Genghis Khan and the Art of Winning

Genghis Khan and the Art of Winning

One of my favorite books that I've read last year is Genghis Khan and the Making of the Modern World by Jack Weatherford. The author did a great job researching and tracking the footsteps of Genghis Khan and his ruling descendants through Mongolia and outside Mongolia.

It was a pleasant experience to discover the complexity and depth of the Mongolian way of life through this book and to see beyond the image in the popular culture, the image of the horde with blood thirsty brute savages.

Conan's words are supposedly attributed to Genghis Khan

I'm not going to write about that complexity in this post, I highly recommend reading the book and finding for yourself. The purpose of my post is to illustrate winning Mongolian strategies and tactics that have applicability not only on the battlefield but outside of  it as well.

Genghis Khan empire ](https://commons.wikimedia.org/wiki/File:Genghis_Khan_empire-en.svg) Genghis Khan's Empire. Source: Wikimedia.

Throughout history it's unity and discipline that usually made the difference between winning or losing. Break the unity of the enemy, seed chaos and you gain the upper hand over him even if he has superior numbers, divide et impera | divide and conquer are winning strategies and were used not only by the Romans but by other victors as well.

The Mongol’s success arose from their cohesion and discipline, bred over millennia as nomads working in small groups, and from their steadfast loyalty to their leader.

There is no honor in only trying, there is no second place, go for total victory and finish what you start:

The Mongols did not find honor in fighting; they found honor in winning. They had a single goal in every campaign—total victory. Toward this end, it did not matter what tactics were used against the enemy or how the battles were fought or avoided being fought. Winning by clever deception or cruel trickery was still winning and carried no stain on the bravery of the warriors, since there would be plenty of other occasions for showing prowess on the field. For the Mongol warrior, there was no such thing as individual honor in battle if the battle was lost. As Genghis Khan reportedly said, there is no good in anything until it is finished.

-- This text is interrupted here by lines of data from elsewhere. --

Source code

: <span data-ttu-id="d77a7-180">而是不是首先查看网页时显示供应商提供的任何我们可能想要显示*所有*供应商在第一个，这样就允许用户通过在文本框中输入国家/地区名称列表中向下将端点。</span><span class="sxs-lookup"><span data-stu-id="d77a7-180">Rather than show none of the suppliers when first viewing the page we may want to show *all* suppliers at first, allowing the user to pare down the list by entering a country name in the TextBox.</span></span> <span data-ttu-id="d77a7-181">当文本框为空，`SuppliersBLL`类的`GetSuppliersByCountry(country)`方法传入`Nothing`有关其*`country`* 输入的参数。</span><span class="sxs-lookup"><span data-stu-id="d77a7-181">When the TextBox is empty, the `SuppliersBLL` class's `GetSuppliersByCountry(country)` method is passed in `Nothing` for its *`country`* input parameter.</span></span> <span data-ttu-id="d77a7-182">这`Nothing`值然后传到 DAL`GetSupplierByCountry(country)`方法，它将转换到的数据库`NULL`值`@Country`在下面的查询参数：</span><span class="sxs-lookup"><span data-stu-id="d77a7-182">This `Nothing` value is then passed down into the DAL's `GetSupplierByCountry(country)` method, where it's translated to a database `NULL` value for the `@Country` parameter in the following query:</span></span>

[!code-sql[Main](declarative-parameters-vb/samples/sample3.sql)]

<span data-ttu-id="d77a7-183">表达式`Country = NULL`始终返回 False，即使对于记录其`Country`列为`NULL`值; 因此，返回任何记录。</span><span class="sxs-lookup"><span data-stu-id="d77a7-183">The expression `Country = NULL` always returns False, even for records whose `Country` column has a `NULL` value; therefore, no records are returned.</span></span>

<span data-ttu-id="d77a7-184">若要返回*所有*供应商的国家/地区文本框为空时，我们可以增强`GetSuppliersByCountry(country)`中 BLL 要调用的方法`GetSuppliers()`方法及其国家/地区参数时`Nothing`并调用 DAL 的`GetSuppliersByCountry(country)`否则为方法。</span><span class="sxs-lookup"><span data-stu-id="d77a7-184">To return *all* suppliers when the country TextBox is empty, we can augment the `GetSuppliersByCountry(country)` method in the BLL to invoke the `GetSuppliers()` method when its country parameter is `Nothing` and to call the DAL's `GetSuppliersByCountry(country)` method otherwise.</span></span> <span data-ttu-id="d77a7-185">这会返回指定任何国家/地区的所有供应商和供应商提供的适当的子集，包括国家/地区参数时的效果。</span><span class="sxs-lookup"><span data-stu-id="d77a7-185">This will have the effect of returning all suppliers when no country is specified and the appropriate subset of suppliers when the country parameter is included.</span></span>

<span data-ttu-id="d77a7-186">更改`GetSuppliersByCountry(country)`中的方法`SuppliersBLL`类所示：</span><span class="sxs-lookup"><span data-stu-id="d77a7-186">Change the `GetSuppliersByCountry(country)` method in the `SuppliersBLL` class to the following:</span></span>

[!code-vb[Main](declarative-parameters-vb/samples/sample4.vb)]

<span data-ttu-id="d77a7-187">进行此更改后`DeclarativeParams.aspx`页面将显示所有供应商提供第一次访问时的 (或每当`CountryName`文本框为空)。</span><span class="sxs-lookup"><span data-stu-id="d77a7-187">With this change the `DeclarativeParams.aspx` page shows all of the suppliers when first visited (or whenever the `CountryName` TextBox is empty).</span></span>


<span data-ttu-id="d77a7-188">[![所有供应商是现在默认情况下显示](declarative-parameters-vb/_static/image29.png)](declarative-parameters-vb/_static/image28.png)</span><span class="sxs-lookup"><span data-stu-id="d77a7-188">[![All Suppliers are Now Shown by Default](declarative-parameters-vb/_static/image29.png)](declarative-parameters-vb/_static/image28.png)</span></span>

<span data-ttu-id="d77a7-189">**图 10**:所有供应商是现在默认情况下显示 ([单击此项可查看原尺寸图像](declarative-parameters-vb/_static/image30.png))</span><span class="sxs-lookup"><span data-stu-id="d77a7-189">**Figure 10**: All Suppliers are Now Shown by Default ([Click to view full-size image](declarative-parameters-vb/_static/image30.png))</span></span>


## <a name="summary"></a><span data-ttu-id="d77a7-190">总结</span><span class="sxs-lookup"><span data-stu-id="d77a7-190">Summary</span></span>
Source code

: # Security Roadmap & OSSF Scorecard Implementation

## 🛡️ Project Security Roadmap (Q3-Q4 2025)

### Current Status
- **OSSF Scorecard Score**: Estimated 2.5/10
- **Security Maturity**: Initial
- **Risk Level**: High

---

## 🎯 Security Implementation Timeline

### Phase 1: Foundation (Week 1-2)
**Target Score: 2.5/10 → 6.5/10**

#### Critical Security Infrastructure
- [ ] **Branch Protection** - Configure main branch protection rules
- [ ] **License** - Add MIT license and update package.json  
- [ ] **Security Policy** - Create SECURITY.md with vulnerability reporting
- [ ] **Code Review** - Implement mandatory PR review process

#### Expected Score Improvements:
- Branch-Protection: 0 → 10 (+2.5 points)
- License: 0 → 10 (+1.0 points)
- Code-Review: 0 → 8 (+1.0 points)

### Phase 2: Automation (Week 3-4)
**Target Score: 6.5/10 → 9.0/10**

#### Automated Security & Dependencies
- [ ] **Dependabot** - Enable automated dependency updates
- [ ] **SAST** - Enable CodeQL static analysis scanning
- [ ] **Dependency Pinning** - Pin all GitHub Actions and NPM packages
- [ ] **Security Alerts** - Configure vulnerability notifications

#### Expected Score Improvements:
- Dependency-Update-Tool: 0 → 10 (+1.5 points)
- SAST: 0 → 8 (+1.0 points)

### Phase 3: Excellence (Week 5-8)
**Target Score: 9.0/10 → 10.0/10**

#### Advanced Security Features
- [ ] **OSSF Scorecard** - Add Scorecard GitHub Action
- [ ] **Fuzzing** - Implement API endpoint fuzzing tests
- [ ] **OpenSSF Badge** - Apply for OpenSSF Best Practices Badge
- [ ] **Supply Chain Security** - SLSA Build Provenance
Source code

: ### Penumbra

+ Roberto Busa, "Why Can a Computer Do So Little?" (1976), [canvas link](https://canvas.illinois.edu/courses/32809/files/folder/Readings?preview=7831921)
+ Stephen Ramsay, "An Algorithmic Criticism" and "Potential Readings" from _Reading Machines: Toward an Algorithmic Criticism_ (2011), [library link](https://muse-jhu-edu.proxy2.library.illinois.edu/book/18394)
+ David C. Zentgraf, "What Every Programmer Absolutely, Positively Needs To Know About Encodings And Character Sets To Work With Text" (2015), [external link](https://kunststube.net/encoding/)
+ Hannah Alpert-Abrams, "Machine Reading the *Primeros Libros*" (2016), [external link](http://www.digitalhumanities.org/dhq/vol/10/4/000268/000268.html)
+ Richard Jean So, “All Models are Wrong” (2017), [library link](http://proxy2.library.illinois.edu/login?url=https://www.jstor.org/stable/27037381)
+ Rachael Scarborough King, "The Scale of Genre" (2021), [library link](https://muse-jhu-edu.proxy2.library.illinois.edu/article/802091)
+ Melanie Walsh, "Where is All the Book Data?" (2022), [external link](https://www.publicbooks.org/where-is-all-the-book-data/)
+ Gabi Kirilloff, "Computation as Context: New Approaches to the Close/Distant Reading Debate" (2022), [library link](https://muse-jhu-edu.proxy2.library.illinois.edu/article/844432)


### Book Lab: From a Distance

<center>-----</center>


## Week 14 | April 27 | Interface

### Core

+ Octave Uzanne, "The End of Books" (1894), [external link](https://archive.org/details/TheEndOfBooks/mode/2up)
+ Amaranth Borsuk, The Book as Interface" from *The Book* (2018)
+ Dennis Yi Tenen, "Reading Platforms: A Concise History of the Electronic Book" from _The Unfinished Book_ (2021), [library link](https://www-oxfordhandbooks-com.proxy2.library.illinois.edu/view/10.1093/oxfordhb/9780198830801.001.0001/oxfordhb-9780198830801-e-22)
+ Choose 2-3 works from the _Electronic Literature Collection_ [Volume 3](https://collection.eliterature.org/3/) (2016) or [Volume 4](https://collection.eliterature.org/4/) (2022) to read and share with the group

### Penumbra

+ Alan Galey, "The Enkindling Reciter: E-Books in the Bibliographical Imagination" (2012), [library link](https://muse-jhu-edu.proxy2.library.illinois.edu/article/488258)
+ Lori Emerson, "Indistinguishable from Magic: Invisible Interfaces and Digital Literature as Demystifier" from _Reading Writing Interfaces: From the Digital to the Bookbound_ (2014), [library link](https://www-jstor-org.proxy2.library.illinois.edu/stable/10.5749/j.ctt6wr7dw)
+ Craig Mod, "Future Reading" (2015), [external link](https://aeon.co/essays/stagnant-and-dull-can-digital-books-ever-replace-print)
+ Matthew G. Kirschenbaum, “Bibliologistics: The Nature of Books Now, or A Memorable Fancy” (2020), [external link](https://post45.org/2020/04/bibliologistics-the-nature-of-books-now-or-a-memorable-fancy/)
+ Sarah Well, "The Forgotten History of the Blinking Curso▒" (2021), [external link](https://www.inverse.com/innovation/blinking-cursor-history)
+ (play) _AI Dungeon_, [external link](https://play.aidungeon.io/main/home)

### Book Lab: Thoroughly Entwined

Use the element of surprise, vary your tactics, reward loyalty and punish treachery, create a few basic but unwavering principles that should become the "religion" of your group of people:

Genghis Khan recognized that warfare was not a sporting contest or a mere match between rivals; it was a total commitment of one people against another. Victory did not come to the one who played by the rules; it came to the one who made the rules and imposed them on his enemy. Triumph could not be partial. It was complete, total, and undeniable—or it was nothing. In battle, this meant the unbridled use of terror and surprise. In peace, it meant the steadfast adherence to a few basic but unwavering principles that created loyalty among the common people. Resistance would be met with death, loyalty with security.

**You are invincible until your last dying breath, never give up, keep hope alive, don't think about death and failure, think positive and think about solutions not the problems. **

On and off the battlefield, the Mongol warrior was forbidden to speak of death, injury, or defeat. Just to think of it might make it happen. Even mentioning the name of a fallen comrade or other dead warrior constituted a serious taboo. Every Mongol soldier had to live his life as a warrior with the assumption that he was immortal, that no one could defeat him or harm him, that nothing could kill him. At the last moment of life, when all had failed and no hope remained, the Mongol warrior was supposed to look upward and beckon his fate by calling out the name of the Eternal Blue Sky as his final earthly words.

We know now from neuroscience that each thought we have forms a  unique neuronal network in our brains. The more we use that thought the stronger that network becomes and the stronger the connections between the neurons become and the more readily available that neural network becomes to your reasoning process.  You are what you thinkThe limbic system is constantly searching for threats so it can trigger a fight or flight response to the first sign of threat. Don't feed the limbic system with imaginary threats. You want to see solution not problems. The mind is great at creating imaginary threats,  evolution favored individuals with this characteristic. However, the environment has changed, there are not that many potential imminent threats, there are not that many bushes left in the city that have a lion or a serpent lurking in them.

Don't give in to hedonistic pursuits, once you start following them you start forgetting your focus and goals, you will be no better than a slave:

In keeping with his own sober manner and simple style of living, Genghis Khan warned them against the pursuit of a “colorful” life with material frivolities and wasteful pleasures. “It will be easy,” he explained, “to forget your vision and purpose once you have fine clothes, fast horses, and beautiful women.” In that case, “you will be no better than a slave, and you will surely lose everything.”

As seen, these are the characteristics that make a winning mentality. The Mongol success doesn't consist only in prowess with the bow and arrow and prowess riding the horse, you also need wise leaders with a winner mentality to funnel collective skill into achieving goals:

"I am not afraid of an army of lions led by a sheep; I am afraid of an army of sheep led by a lion." Alexander the Great.